No es que ella sea el cien por ciento de realidad de él, pero no puede sustraerse al sentimiento de jerarquía ontológica, ella parece auténtica. Una vez la enfermerita se extendió en asuntos personales, dijo que ya iba sintiendo estima por él, que probablemente se iban a enamorar, y a Sergio le dio apuro con lástima no haberse dado cuenta antes de todo lo que se le decía, y cuando hizo un gesto afirmativo como un esclavo tecnicista, miedo a las consecuencias, pensó que tampoco estaba siendo auténtico, y que la forma en que lo había dicho no coincidía con la forma en que se imaginó a sí mismo, un instante previo , diciéndoselo a su reproducción mental de la enfermerita, que el sonido de la respuesta era inverosímil en comparación con la melodía psicológica en que a él se le ocurrió, tal vez había sometido la frase a demasiados estudios previos, antes de largarla a la realidad, y por eso ahora la frase no coincidía con él, ella daba vuelta el rostro, suspendida en el interior del hospital, como si fuera un hada que hiciera su aparición acompañada de su círculo natural, y se suspendía con indiferencia, con lo cual él advertía, a juzgar por el modo como ella mostraba los síntomas de no estar creyéndole, que él no había sido sincero, y que la estaba engañando, a ella, que era la realidad.

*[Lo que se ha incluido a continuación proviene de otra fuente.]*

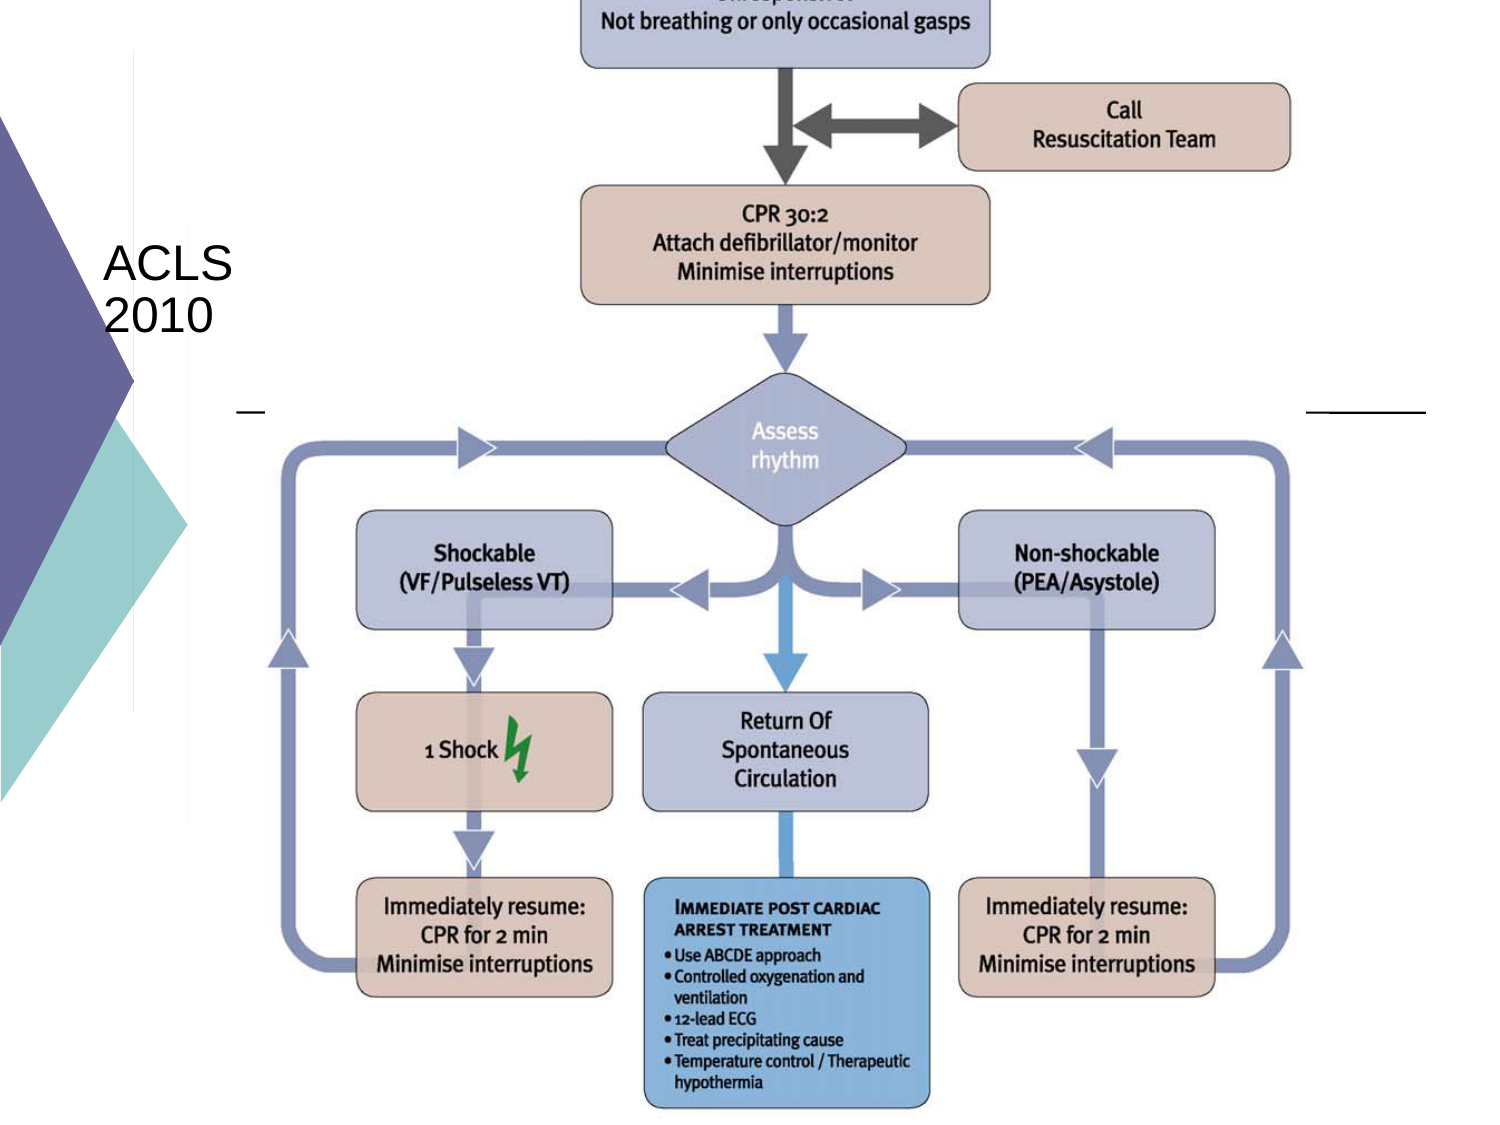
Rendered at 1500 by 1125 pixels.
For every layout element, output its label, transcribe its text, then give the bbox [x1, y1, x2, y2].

text_box ACLS 2010 [208, 249, 230, 265]
text_box ACLS 2010 [88, 224, 230, 296]
picture [265, 0, 1306, 1122]
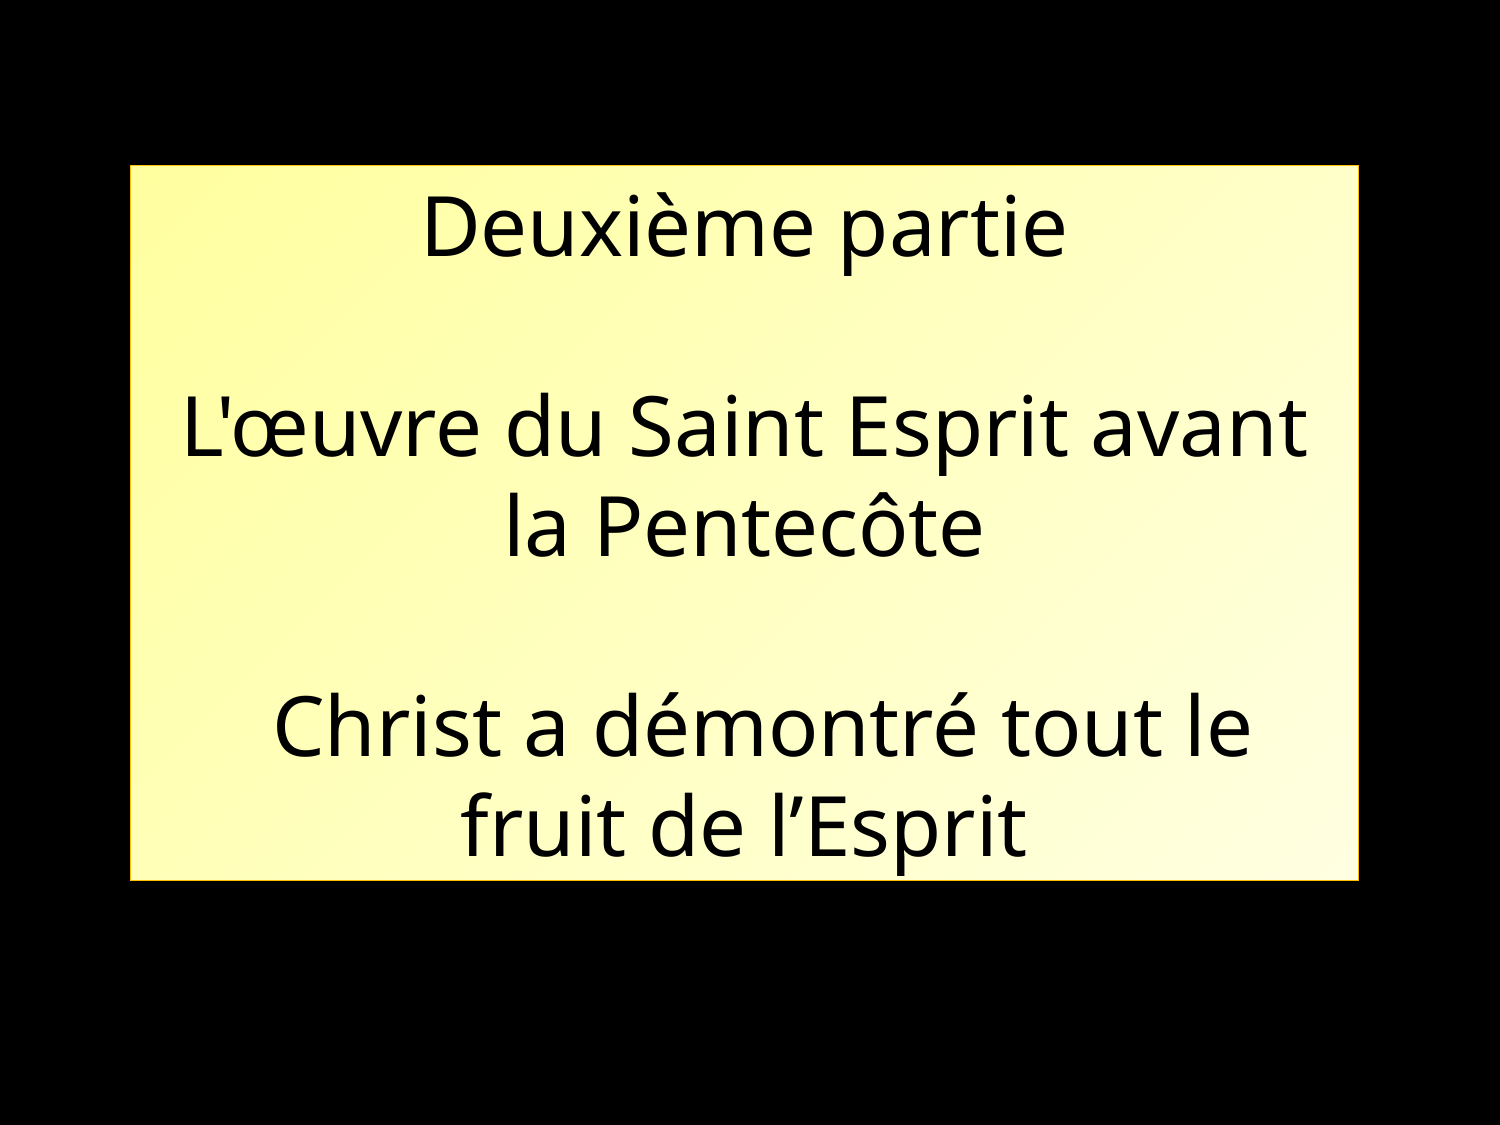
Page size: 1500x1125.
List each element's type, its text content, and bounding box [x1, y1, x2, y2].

text_box Deuxième partie L'œuvre du Saint Esprit avant la Pentecôte Christ a démontré tout le fruit de l’Esprit [130, 165, 1359, 881]
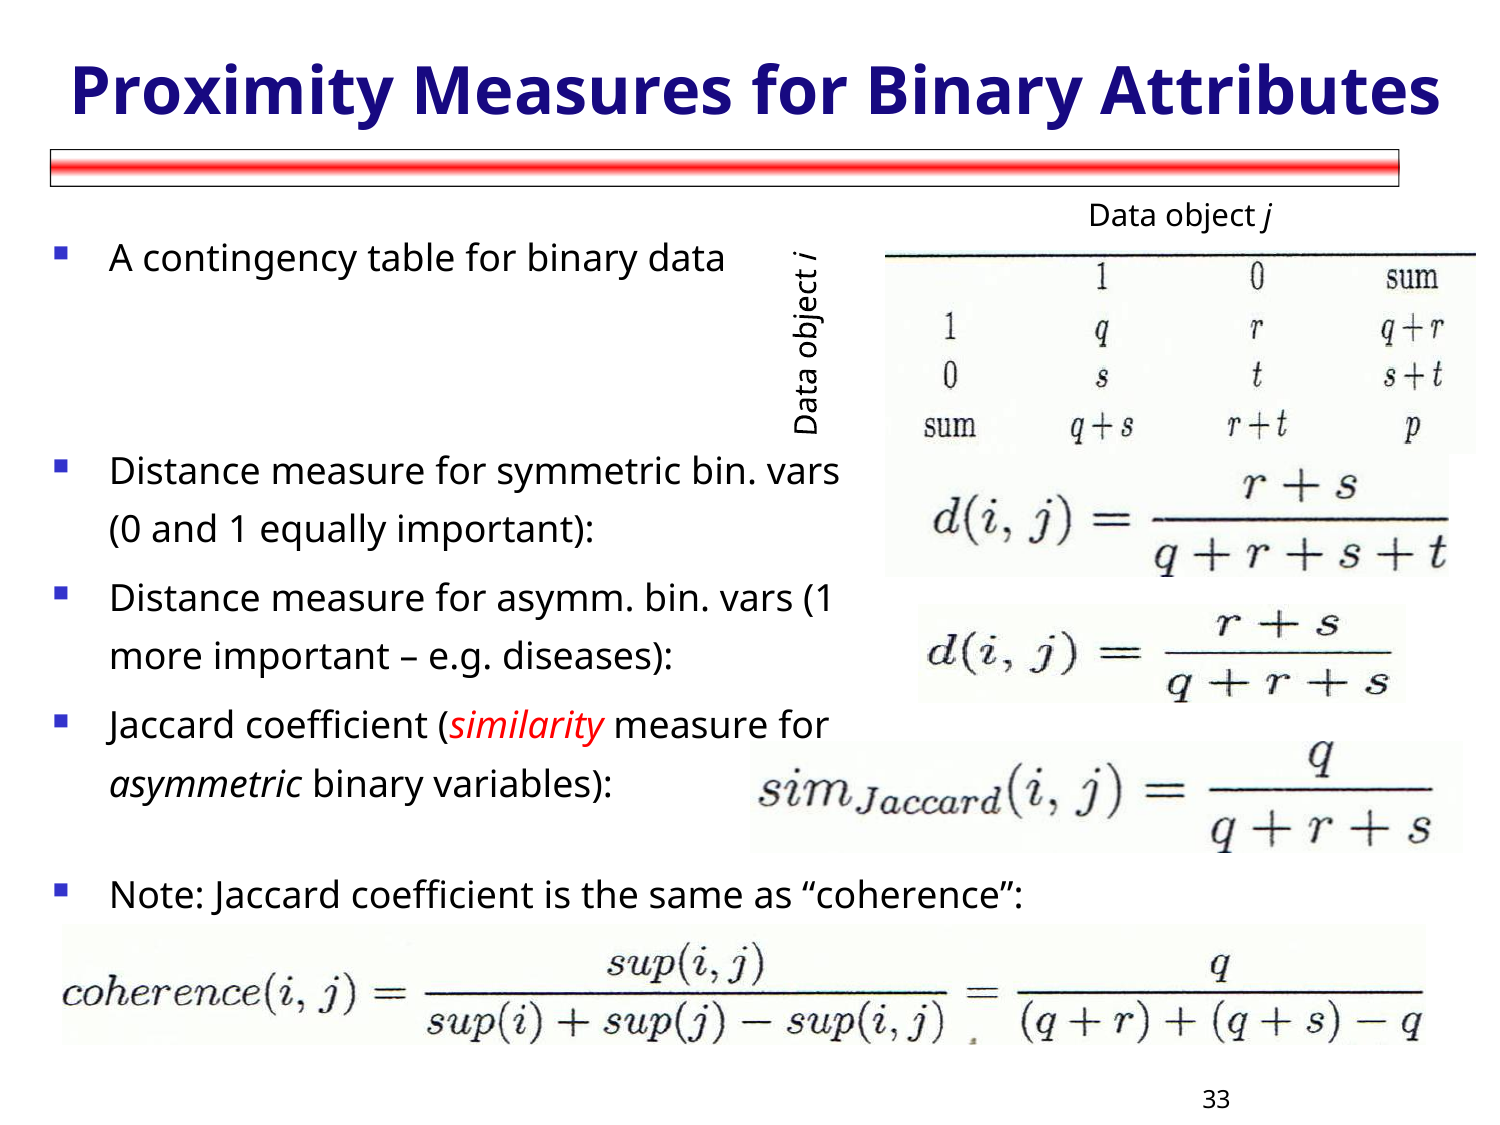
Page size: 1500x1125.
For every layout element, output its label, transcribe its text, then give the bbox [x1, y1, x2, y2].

“No sé si se acuerda de mí, yo cruzo la calle al revés”, dijo Sergio, caminando hacia atrás, una vez que quería cruzar hacia el hospital para conversar con la enfermerita. Pensaba que para ir hacia donde quería llegar tenía que tomar el sentido opuesto al que se le ocurriera. Así que, para cruzar bien, en realidad, tenía que ir hacia atrás. Además, ensayaba lo que fuera a decirle una vez que entraran en relación. Cuando llegó al hospital, al no ir caminando como es lógico, no vio a la enfermera que cruzaba la escalinata y la chocó, de espaldas. “¿Es usted, enfermerita?”, preguntó Sergio, sin darse vuelta, todavía, no fuera a ser cosa que si lo hacía le apareciera al frente su hogar, como es lógico. “No nos conocemos”, escuchó. Y mientras la enfermera juntaba sus cosas del piso, le preguntó: “¿por qué camina así, al revés? ¿no ve que las demás personas caminan para adelante, como es lógico?”. A Sergio le molestó que ella sugiriera que en la relación de ellos hubiera que tener en cuenta a los demás, como si la otredad fuera una tabla de elementos químicos a partir de la que calcular los componentes ocultos de Sergio, lleno de miniaturas biológicas, responsables de su funcionamiento metafísico malo. “La estaba buscando”, dijo con sencillez epistemológica, exploratoria. “Ya le dije que no lo conozco, dese la vuelta así le tomo los datos”, repuso con severidad la enfermera, clavada encima de la escalinata del hospital. Sergio sintió que se lo trataba como a un aparato forzado a mostrar su patente real. Entonces la enfermera empezó a llamar a la seguridad, cuando Sergio salió corriendo para adelante, como es lógico.
Mientras iba sacando la llave para meterla en el picaporte de su casa y esconderse de la seguridad del hospital, sintió la voz de la enfermerita, como es lógico: “Ha cruzado la calle al revés, el Señor”. Sergio se detuvo, cansado de la velocidad con que había cruzado, y alzó la mano a la enfermerita, cordial, respetuoso, como si esta vez ella fuera sólo algo secundario en lo de él, y que se tomara el tiempo mínimo, en que cabe alguna elegancia, para armar un saludo. Rápidamente, comenzó a girar 180° para ver si lo perseguían los de la seguridad, pero la enfermerita lo agarró del hombro, con cariño pedagógico, y le dijo que no debía hacerlo, que fijara la vista en ella, hacia delante, lo de atrás era otra cosa, nada, y él sintió que ella lo apoyaba en su escote médico para ayudarlo a acceder a las partes ocultas del realismo.